Stuck in Dushanbe
Dushanbe Travel Blog› entry 16 of 83 › view all entries
Nothing's simple here in Central Asia. I'm spending my fifth night in Dushanbe tonight, with another one lined up tomorrow. This is because of the painful process of registering with the Ministry of Foreign Affairs. To make things even more frustrating, I have been trying to get a plane ticket to fly to Khorog, but that has so far been elusive. On a positive note, I successfully voted on Monday at the US embassy, delivering my absentee ballot to a nice woman I'd met Friday night at the Irish Bar. She assured me it would be postmarked by Friday, so hopefully I will have cast one more vote in the pursuit of improving the country I am currently away from but wholeheartedly appreciate.
To make the most of my time in this obscure nation's capital, I'm enjoying the delightful weather, the variety of restaurants and a chance to catch up on the Internet. Yesterday I dined at the Salsa Restaurant, which is billed as an Ecuadorian restaurant with a Mexican, Italian and Tex-Mex menu. It was delicious and filling, and not too terribly expensive, even for my budget. I still have no idea why Tajikistan would have an Ecuadorian restaurant. I don't even know if Washington has one, but I'm glad it's here. I had three courses: llapingachos, kind of like potato pancakes with peanut sauce; a mildly spicy lentil soup; and a savory dish of braised steak, tomatoes, chickpeas, onions, spices and rice. I washed it down with a Baltika 3 from Russia. The total was only about 45 somoni, or $13.25. Other than taking Symon out to dinner the other night at a Georgian restaurant, it was the most I've splurged on food, and it was totally worth it. And in case you're wondering, spending anything more than about $5-8 on food is splurging here!
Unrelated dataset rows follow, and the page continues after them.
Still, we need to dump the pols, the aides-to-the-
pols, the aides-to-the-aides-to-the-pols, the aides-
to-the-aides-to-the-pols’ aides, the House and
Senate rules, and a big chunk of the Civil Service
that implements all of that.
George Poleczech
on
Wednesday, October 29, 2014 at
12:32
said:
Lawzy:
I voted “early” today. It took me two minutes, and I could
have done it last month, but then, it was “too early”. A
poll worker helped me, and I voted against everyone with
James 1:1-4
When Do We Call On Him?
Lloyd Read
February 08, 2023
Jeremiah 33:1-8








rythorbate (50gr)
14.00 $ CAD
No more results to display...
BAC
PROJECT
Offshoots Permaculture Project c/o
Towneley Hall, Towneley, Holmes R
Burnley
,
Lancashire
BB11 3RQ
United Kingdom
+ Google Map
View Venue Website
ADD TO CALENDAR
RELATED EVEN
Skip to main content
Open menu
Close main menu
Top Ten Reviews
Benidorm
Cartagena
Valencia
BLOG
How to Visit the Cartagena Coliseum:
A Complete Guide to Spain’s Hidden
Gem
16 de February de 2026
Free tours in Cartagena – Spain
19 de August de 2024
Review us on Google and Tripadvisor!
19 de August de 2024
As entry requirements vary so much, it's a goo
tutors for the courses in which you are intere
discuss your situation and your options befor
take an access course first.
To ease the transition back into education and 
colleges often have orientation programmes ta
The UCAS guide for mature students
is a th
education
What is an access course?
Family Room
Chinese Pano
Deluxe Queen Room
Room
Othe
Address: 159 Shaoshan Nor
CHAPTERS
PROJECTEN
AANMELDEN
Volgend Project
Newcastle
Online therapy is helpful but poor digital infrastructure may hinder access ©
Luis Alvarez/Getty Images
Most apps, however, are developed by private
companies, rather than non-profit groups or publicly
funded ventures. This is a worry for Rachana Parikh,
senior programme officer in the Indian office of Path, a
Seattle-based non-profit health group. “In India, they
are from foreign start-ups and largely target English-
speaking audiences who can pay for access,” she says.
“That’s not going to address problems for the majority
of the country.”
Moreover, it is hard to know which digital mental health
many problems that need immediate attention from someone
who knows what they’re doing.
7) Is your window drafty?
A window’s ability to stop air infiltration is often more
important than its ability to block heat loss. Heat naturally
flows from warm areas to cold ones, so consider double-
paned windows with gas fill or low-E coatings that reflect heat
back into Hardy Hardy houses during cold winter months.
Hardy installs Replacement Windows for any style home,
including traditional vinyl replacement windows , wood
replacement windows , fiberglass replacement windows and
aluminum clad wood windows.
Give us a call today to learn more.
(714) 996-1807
For lunch today I had Georgian food again at a different restaurant: khachapuri (cheese pastry), an eggplant and meat mixture, and cinnamon coffee served in an espresso mug. I haven't had much Tajik food here, but I think it's similar to Uzbek. This morning in one of the bazaars I scored a couple homemade doughnuts with sugar on top, and had it with two fried eggs and the sugary instant coffee in a packet that comes imported from China, Iran or Turkey. I have a feeling I'll be back to mundane village cuisine once I leave here.
At a supermarket this morning I bought a bottle of blackcurrant juice and some water. The total was 5.30, I gave the clerk a 10 and got back 4 ones and two sticks of gum as change. I'd also gotten some gum back as change a couple days ago. I might try to pay with gum and see if it works, but somehow I don't think anyone but me will be amused. Even though the local coinage, the diram, isn't worth too much, 60 dirams get you a ride on the trolleybus and 50 for the regular bus. Since Rudaki boulevard is so long and I keep plying it, I've used the bus quite a lot and would prefer the dang coins. Or maybe another candy at least.
Since I haven't ventured too far from the capital I still do not have a sense of Tajikistan, other than it's alternatingly frustrating and enjoyable. I have an inkling it will continue to alternate, but overall be worthwhile. It's the least touristy of any of the 'stans, and its reputation as a backwater even within the former Soviet Union lingers to this day.
So, I'm going to head to a nearby park, sit down in the nice weather, read a book and enjoy a cold Sim-Sim beer, the first beer I've seen that's actually from Tajikistan (an American-Tajik joint venture). Beer is rather expensive compared to in Uzbekistan, going for about the equivalent of $2-4 each. I haven't yet tried the vodka or other varieties of alcohol found in the stores. But the day is still young...it's only 2pm. And though I really don't consider this to be a "vacation," I might consider today and tomorrow my "holiday."